Imparare dagli errori: un’opportunità preziosa, in famiglia e in azienda

Nessuno è perfetto: tutti facciamo errori, nella vita e sul lavoro. E subito arriva qualche censore ad accusare chi ha sbagliato. Di solito, il censore è un essere perfetto calato da un pianeta lontano, che ci scruta con la lente d’ingrandimento alla ricerca delle cause. Ma è giusto fissarsi sugli errori? Come si può imparare dagli errori? Di solito, quando si sbaglia, le emozioni non aiutano: dai sensi di colpa, alla rabbia, all’autocommiserazione, niente di quello che sentiamo ci aiuta a “stare” in quella situazione.

Invece, ecco quello che serve: tornare su ciò che è accaduto, capire cosa ci ha portato a sbagliare e trovare degli orientamenti per fare meglio. A forza di rivedere e analizzare i nostri comportamenti, possiamo scoprire alcune costanti su cui intervenire. Ad esempio, se siamo stati troppo frettolosi e superficiali, possiamo imparare a riconoscere che la fretta compromette il risultato, quindi organizzarci per non esserne continuamente preda. Oppure, se un errore è causato da un’emozione negativa (ad esempio la rabbia), possiamo imparare a posticipare le risposte, a concentrarci sui dati di realtà e a prendere le distanze da chi ci appare, in quel momento, come un provocatore.


Sbagliando si impara, sia nello studio che nel lavoro

L’importanza di sbagliare è al centro dell’approccio di Franca Moretti, musicoterapeuta e formatrice, Presidente di Indaco Atelier di ricerca musicale ed espressiva, onlus di Reggio Emilia. Franca è una persona di cuore e di grande esperienza, che invito da un paio d’anni al corso di Sociologia dell’educazione che tengo all’Università di Ferrara. Uno dei suoi adagi è: “L’errore non è altro che un’occasione di apprendimento”. In trent’anni di lavoro, Franca Moretti non ha mai smesso di studiare e di approfondire le tematiche di area pedagogica e di pedagogia speciale, legate alla disabilità.

La Moretti, durante la lezione di quest’anno, ha spiegato: “Se un bambino sente ‘quattordici’ e invece scrive ‘41’ potrebbe essere considerato disgrafico. Ma se pensiamo al suono, cosa arriva per primo? Il quattro, non l’uno. Quindi, anche in questo caso, l’errore può essere un’occasione di apprendimento, se non ci fermiamo subito e unicamente al giudizio”.


Uno dei metodi che Franca ama è quello sviluppato da Jaques Dalcroze, pedagogista e musicista svizzero.
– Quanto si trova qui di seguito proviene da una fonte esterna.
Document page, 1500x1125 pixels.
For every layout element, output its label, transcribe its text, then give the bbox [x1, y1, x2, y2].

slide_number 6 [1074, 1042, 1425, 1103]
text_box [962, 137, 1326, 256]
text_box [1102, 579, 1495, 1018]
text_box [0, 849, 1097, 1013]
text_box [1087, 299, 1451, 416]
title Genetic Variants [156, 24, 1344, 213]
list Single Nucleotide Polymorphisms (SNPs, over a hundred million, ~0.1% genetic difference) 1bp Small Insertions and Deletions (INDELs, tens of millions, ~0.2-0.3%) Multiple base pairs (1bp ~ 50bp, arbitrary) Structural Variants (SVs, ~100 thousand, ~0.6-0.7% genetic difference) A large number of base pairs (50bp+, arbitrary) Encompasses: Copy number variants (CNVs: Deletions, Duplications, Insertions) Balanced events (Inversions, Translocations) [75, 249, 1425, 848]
Nel suo trattato “Il ritmo, la musica, l’educazione” Dalcroze si chiede da dove provengono le difficoltà e le inibizioni che tanti adulti incontrano di fronte alla richiesta di esprimersi in un linguaggio che non sia quello verbale a cui sono abituati. E la risposta è che tutti siamo terrorizzati dalla paura di sbagliare. Sbagliare, addirittura, per qualcuno significa sbriciolarsi, perdere la propria identità. L’errore è un macigno che richiede un tempo emotivo infinito per essere superato. Abbiamo paura di non riuscire, di sfigurare e di essere giudicati e derisi dagli altri. Solo superando questa paura, uscendo dalla propria comfort zone, rendiamo significativo il nostro apprendimento. Non si apprende solo sui libri, si apprende dalla pratica. E in pratica si sbaglia.

Nella nostra cultura l’errore non è accettato: in azienda si mistificano gli errori, ci si deresponsabilizza, si scaricano le colpe sugli altri o si finge di non aver sbagliato. Qualche tempo fa, ho avuto in aula una ragazza che ha raccontato di aver prodotto 30 scarti prima di fermarsi, perché era terrorizzata dall’idea di essere scoperta e punita.

Come si fa a superare questa paura? Si accetta di poter sbagliare, ci si assumono le proprie responsabilità, si sbaglia anche mille volte per arrivare a conoscersi meglio, a perdonarsi, diventando anche più sicuri di sé. I grandi campioni dello sport ce lo insegnano. Qualche tempo fa Michael Jordan, in una pubblicità della Nike, diceva di sé: “Ho sbagliato più di novemila tiri nella mia carriera. Ho perso quasi trecento partite. Per 26 volte mi è stato affidato il tiro della vittoria e l’ho mancato. Ho fallito ancora, ancora e ancora nella mia vita. Ecco perché ho vinto”.